17 Aralık sabahı,

Memlekette yer-gök yarıldı…

Toprağın içinden lavlar;

Gökyüzünden yıldırımlar yağdı üzerimize…

Bugün dördüncü gün…

Ortalık hala toz duman…

Sosyal medya patladı…

'Yandaş' denilen;

Gezi olayları sırasında 'Penguen belgeseli gösteren' kanallar bile; mecburen yazdılar, çizdiler, gösterdiler…

Gerçi kimisi Başbakan'ın sözlerini gördü,

Kimisi ayakkabı kutuları içindeki dolarları…

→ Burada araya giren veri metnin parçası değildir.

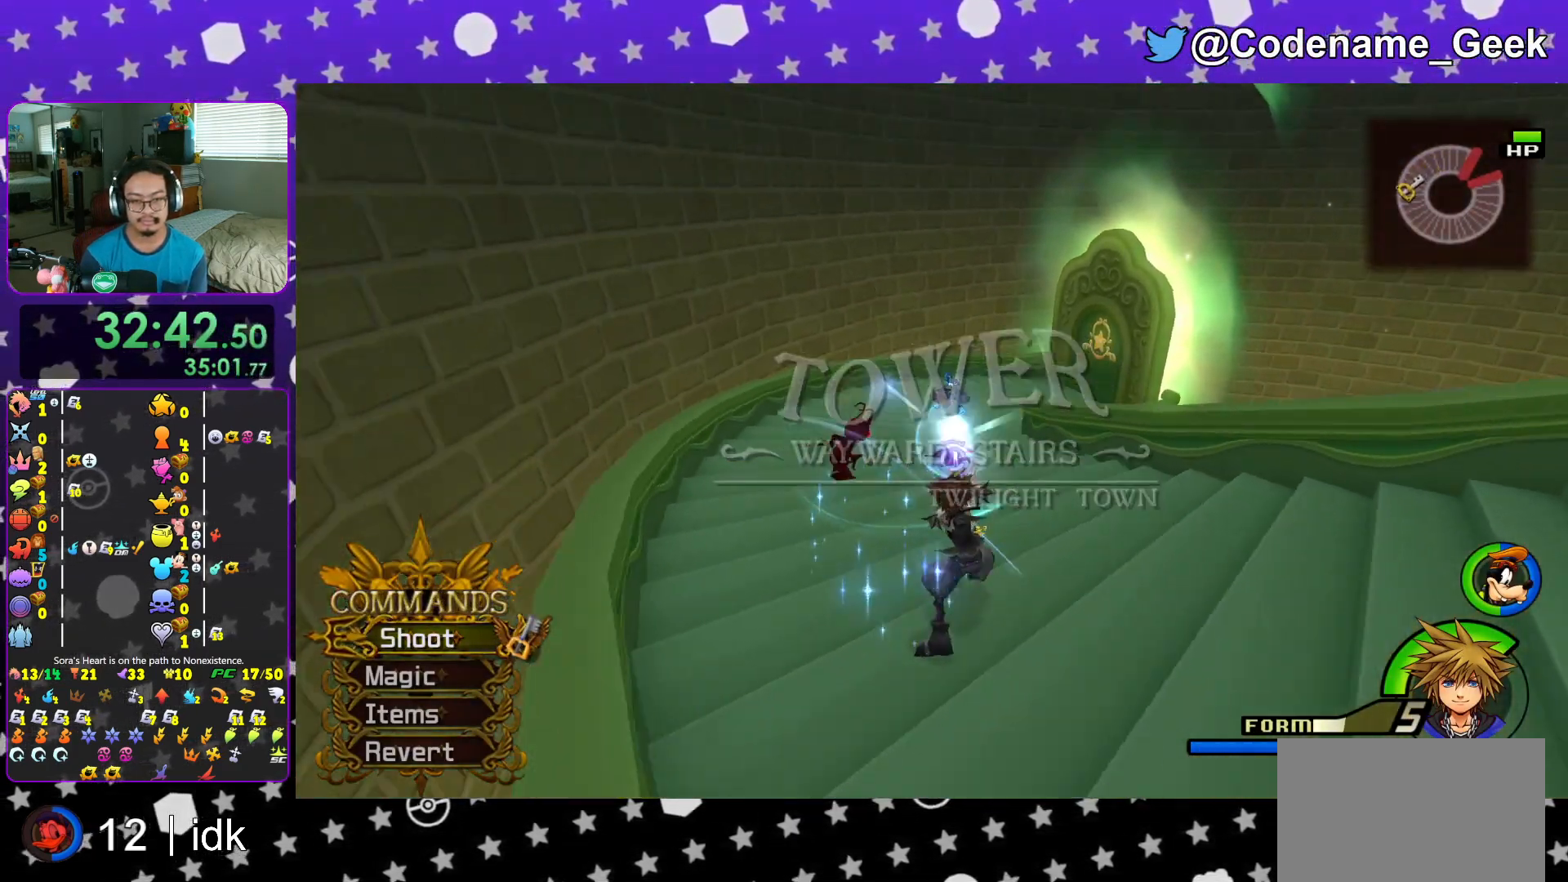
{"buttons": [], "left_stick": "down-right", "right_stick": "down-right", "events": [[50, "A", "down"], [100, "right_stick", "center"], [167, "A", "up"], [250, "A", "down"], [267, "left_stick", "down-right"], [384, "right_stick", "down-right"], [401, "A", "up"]]}
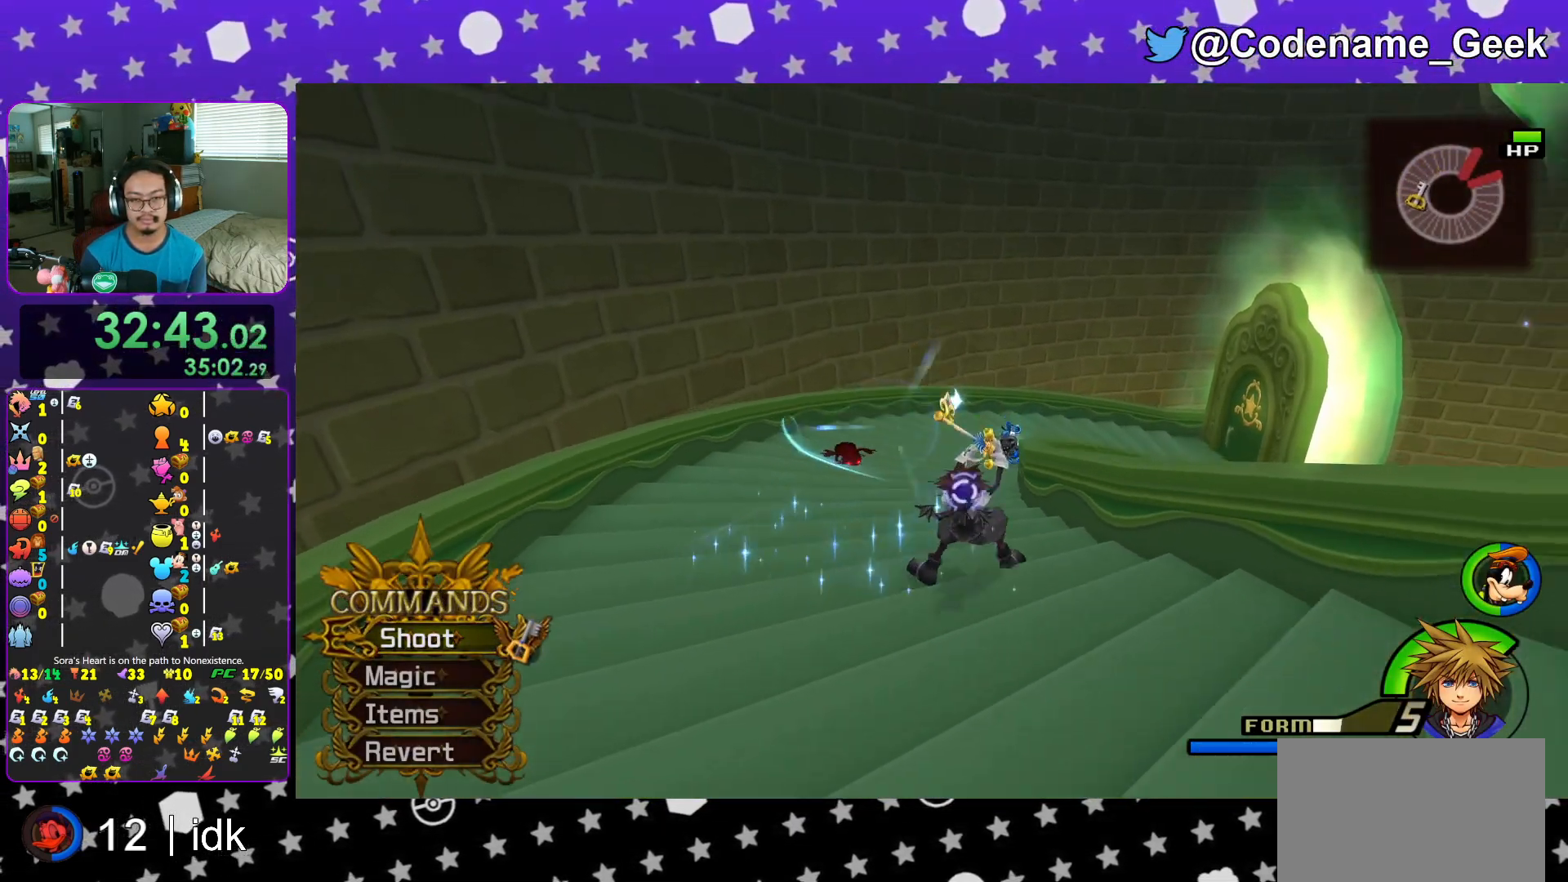
{"buttons": [], "left_stick": "down-right", "right_stick": "right", "events": [[50, "right_stick", "center"], [133, "right_stick", "down"], [283, "right_stick", "right"], [333, "R1", "down"], [467, "R1", "up"]]}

Hükümet yanlısı da olsa, hükümet karşıtı da olsa;

Memlekette olup bitenler kimselerin görmezden, duymazdan gelebileceği şeyler değildi…

***

Pekiiii,

Bizde ne oldu dersiniz; Eskişehir'de yani?

Yerel basınımız ne yaptı?

İlk gün SONHABER-SAKARYA-MİLLİ İRADE;

İkinci gün de bunlara YENİGÜN eklenerek, olup bitenleri yerel okuyucuya vermeye çalıştılar…

Gayret ettiler…

En azından 'Ülke gündemi' ile ilgili sayfalarında verdiler…

Hatta bu gazetelerde köşe yazıları bile çıktı…

Diğer gazetelerimiz,

Belki yerel olmaktan kaynaklanan bir içgüdüyle konuyu hiç gündemlerine almadılar…

Bunu bir ölçüye kadar 'olağan karşılamak' belki mümkün…

Hatta bu duruma;

'Her gazetenin kendi bileceği iştir, karışmak bize düşmez' demek en doğrusu…

Çünkü Eskişehir'deki yerel gazetelerin 7'sinin arasında 'birbirlerine her ne kadar rakip olurlarsa olsunlar' resmi olmayan, 'meslektaş' olmaktan kaynaklanan bir uzlaşma ve saygı kültürü vardır…

***

Ancak bir yerel gazete var ki;

Her haliyle bizi kendisine güldürüyor…

Her fırsatta hepimize gazetecilik dersi vermeye kalkıyor…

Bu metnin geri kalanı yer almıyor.